After reading a dit or dah, you have two options: terminate the letter or continue the current letter. This will lead to a lot of bifurcations in your code and a recursive approach might be a good way to implement this.
Keep a buffer of the possible string so far and print (or store) the result when you hit the string end and it coincides with the end of a letter.
Here's an implementation in C:
#include <stdlib.h>
#include <stdio.h>
#include <string.h>
static const char *letter = "**ETIANMSURWDKGOHVF*L*PJBXCYZQ**";
void morse_r(char *buf, int len, const char *str, int code)
{
if (*str == '\0') {
// end of string; print if staring new letter
if (code == 1) printf("%.*s\n", len, buf);
} else if (code < 16) {
if (*str == '.') code = 2 * code;
if (*str == '-') code = 2 * code + 1;
// continue letter
morse_r(buf, len, str + 1, code);
// start new letter
buf[len++] = letter[code];
morse_r(buf, len, str + 1, 1);
}
}
void morse(const char *str)
{
char buf[strlen(str)];
morse_r(buf, 0, str, 1);
}
int main()
{
morse("......-...-..---");
return 0;
}
This implementation is very simple. It uses a simplistic lookup mechanism and it doesn't check whether a letter actually exists. (The asterisks in the letter
array are valid Morse codes, but they are not Latin letters.)

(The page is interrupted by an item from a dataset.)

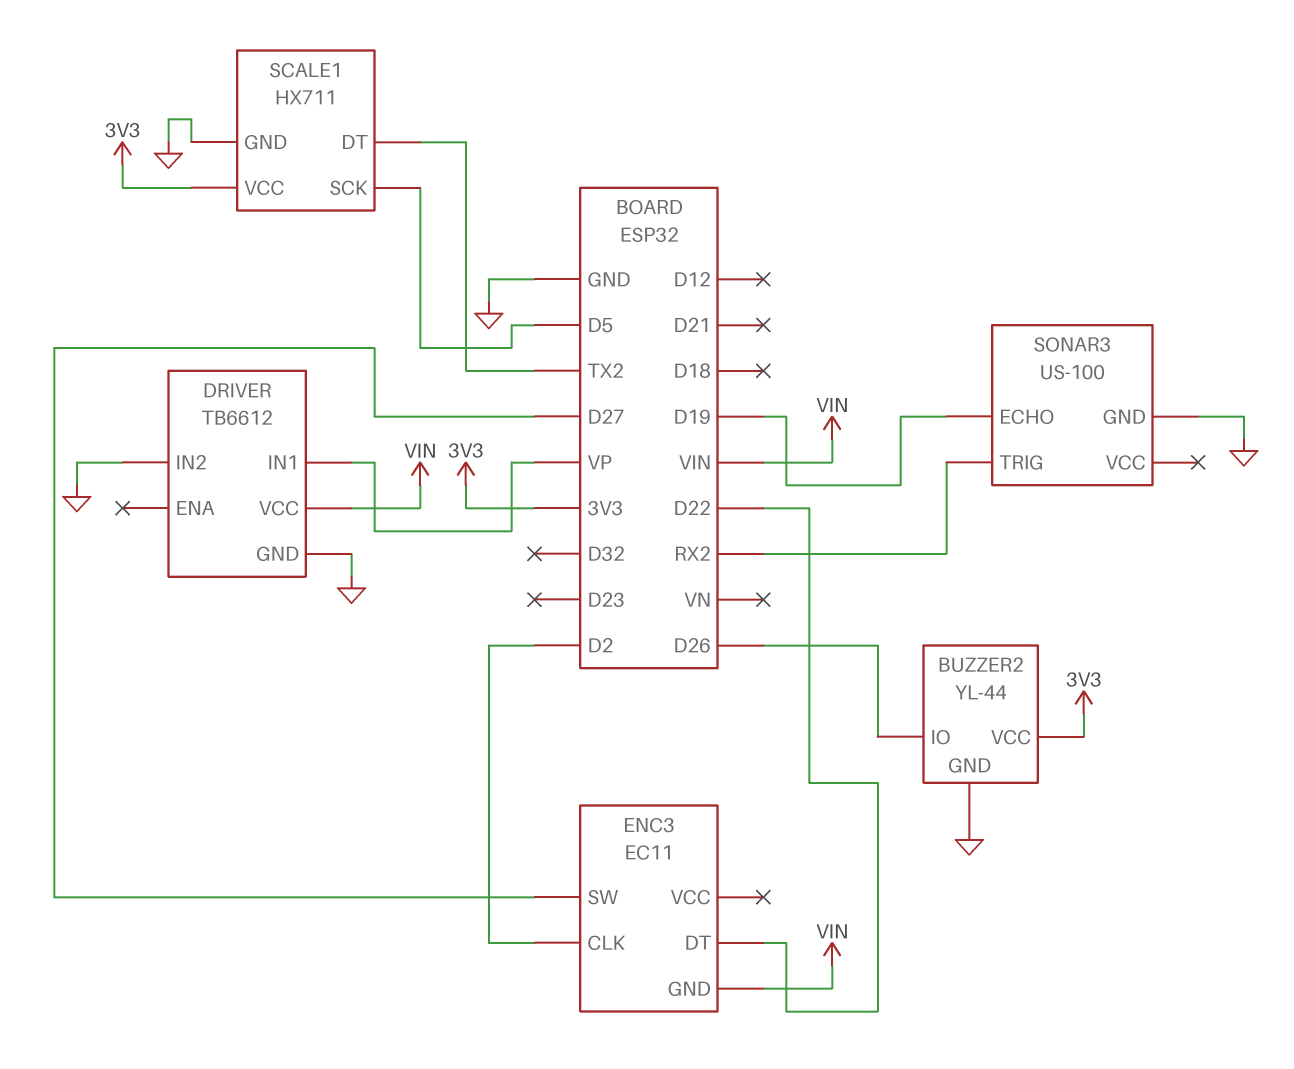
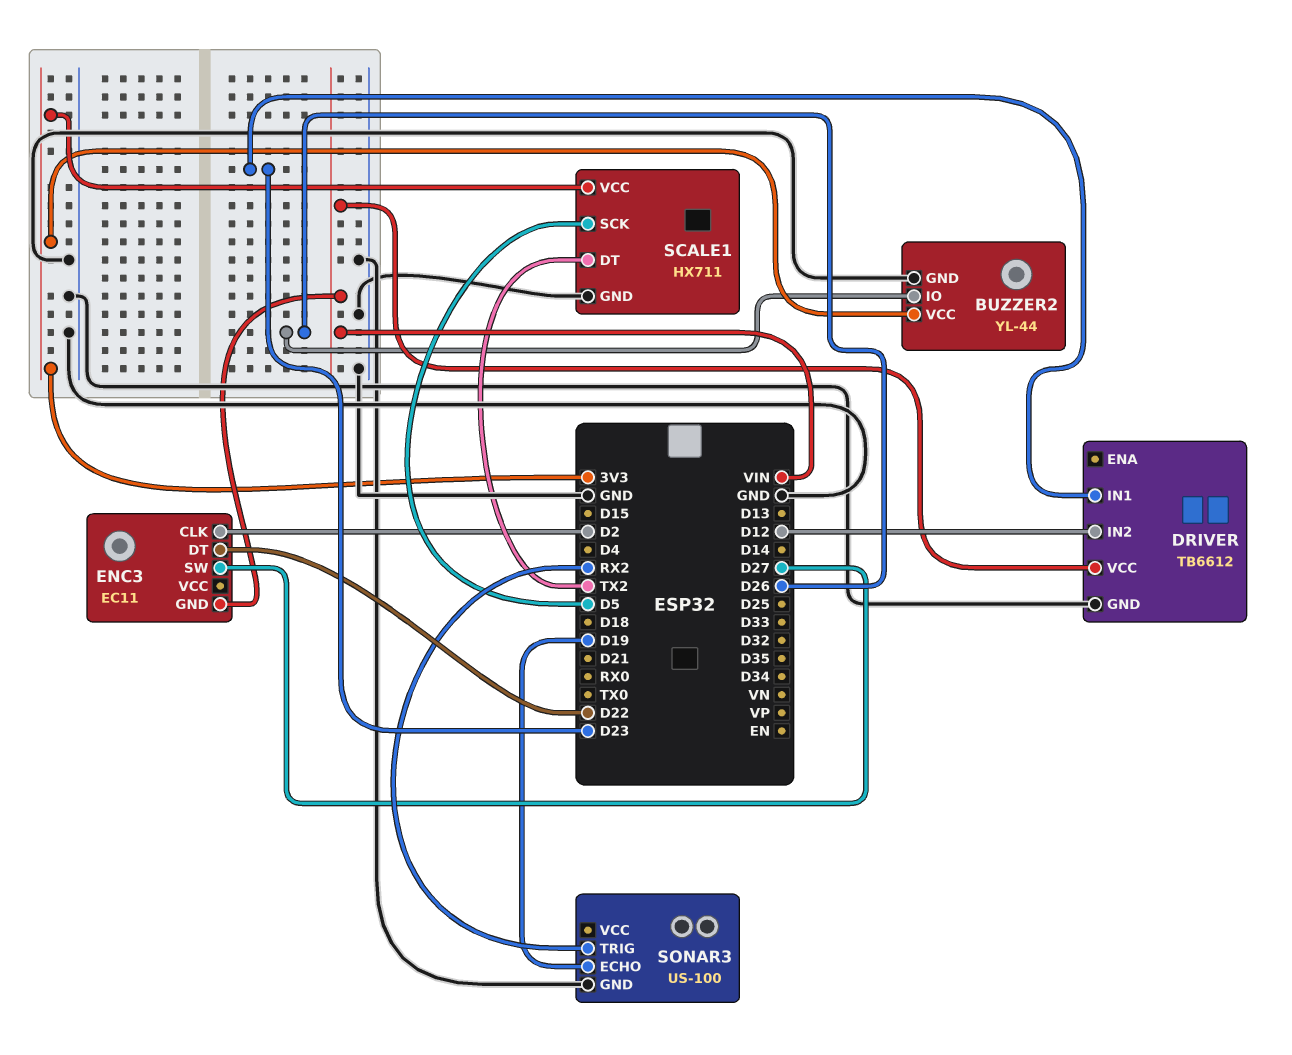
DRIVER pin IN1: VP -> D23
DRIVER pin IN2: GND -> D12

This approach is also rather brute force: It recalculates the tails over and over. Memoization of the tails will save a lot of extra work for the processor for loner strings.
And, as you are aware, there will be a ot of nonsense results. The above code yields 20569 strings (some of them with asterisks, i.e. invalid). You can prevent many recursions when you do a plausibility or dictionary check on your way. For example, many dots in a row will yield a lot of nonsense words with repeated Es.
Edit: As Jim Mischel points out, an explanation of how the Morse code lookup works is in order. Yves Daoust mentions a trie in his answer. A trie is a tree structure for storing words; each node can have as many children as there are letters in the alphabet. Morse code has only two letters: dit (.
) and dah (-
). A Morse code trie is therefore a binary tree.
Tries are usually sparse; words are rather long and many letter combinations don't exist. Morse tries are dense: Morse letter encodings are short and nearly every cobmination is used. The tree can be stored as linear, "flat" array, similar to a heap. A node is represented by its index i
in the array. The left child is then 2*i
and the right child 2*i + 1
.
A better and more detailed explanation can be found in an answer I posted to another Morse-related question, from where I've taken the lookup code that I used in the example above.